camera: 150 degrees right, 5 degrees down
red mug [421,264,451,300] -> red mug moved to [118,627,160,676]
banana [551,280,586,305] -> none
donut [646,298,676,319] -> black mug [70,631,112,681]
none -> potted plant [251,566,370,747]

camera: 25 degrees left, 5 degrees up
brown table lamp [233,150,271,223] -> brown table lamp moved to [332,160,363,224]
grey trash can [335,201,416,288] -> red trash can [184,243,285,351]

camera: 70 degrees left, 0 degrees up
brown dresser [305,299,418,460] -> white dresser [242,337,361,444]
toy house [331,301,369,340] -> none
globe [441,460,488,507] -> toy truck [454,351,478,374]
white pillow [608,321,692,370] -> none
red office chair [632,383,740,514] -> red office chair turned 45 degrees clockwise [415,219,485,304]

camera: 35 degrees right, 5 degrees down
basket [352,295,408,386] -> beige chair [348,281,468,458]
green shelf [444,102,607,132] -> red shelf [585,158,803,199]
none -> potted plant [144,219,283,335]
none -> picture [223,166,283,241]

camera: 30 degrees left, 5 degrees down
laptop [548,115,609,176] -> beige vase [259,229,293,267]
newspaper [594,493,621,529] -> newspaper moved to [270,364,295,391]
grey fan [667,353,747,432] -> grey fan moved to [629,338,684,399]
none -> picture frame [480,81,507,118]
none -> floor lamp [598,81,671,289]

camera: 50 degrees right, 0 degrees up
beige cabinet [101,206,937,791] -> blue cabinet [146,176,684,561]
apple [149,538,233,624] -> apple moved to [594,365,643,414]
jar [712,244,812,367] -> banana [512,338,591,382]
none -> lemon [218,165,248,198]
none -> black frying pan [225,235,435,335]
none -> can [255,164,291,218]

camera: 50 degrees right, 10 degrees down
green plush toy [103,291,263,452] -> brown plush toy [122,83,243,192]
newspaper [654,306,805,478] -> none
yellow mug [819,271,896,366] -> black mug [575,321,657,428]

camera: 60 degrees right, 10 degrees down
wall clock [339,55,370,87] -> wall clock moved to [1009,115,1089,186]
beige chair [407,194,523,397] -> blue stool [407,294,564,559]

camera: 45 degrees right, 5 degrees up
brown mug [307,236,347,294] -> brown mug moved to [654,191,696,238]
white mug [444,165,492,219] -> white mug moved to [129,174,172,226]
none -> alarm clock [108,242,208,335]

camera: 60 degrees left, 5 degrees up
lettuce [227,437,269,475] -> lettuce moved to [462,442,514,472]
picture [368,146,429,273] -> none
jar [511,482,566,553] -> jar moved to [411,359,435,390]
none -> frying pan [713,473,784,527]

### Work task
Take each line above that contains "frying" and copy it out.

### Exercise answer
none -> black frying pan [225,235,435,335]
none -> frying pan [713,473,784,527]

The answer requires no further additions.